═══ Teks yang Diberikan

1.      Upaya ilmiah yang dilakukan secara sistematis untuk mengetahui dan memahami serta membahas secara mendalam seluk beluk atau hal-hal yang berhubungan dengan agama Islam, baik ajaran, sejarah maupun praktek-praktek pelaksanaannya secara nyata dalam kehidupan sehari-hari, sepanjang sejarahnya dengan menggunakan paradigma dan metodologi disiplin filsafat.
2.      Upaya ilmiah yang dilakukan secara sistematis untuk mengetahui dan memahami serta membahas nilai-nilai filosofis (hikmah) yang terkandung dalam doktrin-doktrin ajaran Islam yang bersumber pada Al-Qur'an dan As-Sunnah yang selanjutnya dilaksanakan dalam praktek-praktek keagamaan.
Untuk menjelaskan pola yang pertama, ada baiknya jika dijelaskan terlebih dahulu metode yang dapat ditempuh dalam kajian Islam melalui pendekatan filosofis. Sebagai suatu metode, pengembangan suatu ilmu, dalam hal ini kajian Islam, memerlukan empat hal sebagai berikut:[15]
1.      Bahan
Bahan-bahan yang akan digunakan untuk pengembangan didiplin ilmu. Dalam hal ini dapat berupa bahan tertulis yaitu, Al-Qur'an dan As-Sunnahserta pendapat para ulama atau filosof. Dan bahan yang diambil dari pengalaman empirik dalam praktek keberagamaan.

══════

#### Tugas
**A)** Dalam teks tentang pendekatan filosofis dalam kajian Islam, sebutkan semua hal yang dirinci setelah kata "baik" pada butir pertama.
**B)** Tuangkan ke dalam daftar bernomor bagian entri yang dimulai dari baris pertama entri dan berakhir pada baris yang memuat "shadows and highlights: shadows". Kedua ujungnya ikut dimasukkan, dan baris kosong dilewati.
Teks di atas dan entri berikut tidak saling berhubungan.

═══ Bahan untuk Diolah

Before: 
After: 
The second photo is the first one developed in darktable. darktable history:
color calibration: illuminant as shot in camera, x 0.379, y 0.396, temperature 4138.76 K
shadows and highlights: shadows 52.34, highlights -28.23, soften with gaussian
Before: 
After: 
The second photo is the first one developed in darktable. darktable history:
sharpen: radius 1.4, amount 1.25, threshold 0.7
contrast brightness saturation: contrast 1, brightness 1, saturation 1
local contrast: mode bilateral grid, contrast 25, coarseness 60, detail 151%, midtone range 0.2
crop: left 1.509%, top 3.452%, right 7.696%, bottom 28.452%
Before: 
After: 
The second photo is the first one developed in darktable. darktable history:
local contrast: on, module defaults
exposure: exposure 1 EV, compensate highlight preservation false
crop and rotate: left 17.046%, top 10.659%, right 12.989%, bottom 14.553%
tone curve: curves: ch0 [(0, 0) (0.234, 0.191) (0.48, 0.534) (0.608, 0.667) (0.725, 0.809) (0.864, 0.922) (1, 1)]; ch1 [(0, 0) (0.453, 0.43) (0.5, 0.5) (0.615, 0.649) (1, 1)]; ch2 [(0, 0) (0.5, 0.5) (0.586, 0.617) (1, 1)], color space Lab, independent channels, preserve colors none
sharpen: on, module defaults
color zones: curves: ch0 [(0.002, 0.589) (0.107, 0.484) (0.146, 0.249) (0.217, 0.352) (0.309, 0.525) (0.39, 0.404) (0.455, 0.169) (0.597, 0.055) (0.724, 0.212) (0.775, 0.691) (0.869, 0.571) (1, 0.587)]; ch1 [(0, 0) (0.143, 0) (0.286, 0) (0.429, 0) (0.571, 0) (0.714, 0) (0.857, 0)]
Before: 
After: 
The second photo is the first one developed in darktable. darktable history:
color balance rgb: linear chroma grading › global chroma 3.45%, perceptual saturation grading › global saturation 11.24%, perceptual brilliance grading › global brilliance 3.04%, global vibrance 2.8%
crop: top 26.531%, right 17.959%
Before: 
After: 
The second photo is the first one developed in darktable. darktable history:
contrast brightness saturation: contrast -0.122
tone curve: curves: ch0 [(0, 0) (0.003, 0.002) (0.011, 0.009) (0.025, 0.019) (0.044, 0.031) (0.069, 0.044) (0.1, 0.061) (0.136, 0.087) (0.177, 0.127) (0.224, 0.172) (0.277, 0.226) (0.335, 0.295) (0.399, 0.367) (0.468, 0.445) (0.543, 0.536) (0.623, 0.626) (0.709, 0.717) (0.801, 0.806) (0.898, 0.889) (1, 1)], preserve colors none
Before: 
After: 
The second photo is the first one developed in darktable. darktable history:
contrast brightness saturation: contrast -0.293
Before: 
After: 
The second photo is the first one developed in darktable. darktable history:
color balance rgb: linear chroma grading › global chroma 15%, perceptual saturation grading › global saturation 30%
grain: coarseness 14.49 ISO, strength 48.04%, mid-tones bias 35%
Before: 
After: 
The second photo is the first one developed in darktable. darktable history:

══════

#### Jawaban Latihan
**A)** ajaran, sejarah, praktek-praktek pelaksanaannya

**B)**
1. Before: 
2. After: 
3. The second photo is the first one developed in darktable. darktable history:
4. color calibration: illuminant as shot in camera, x 0.379, y 0.396, temperature 4138.76 K
5. shadows and highlights: shadows 52.34, highlights -28.23, soften with gaussian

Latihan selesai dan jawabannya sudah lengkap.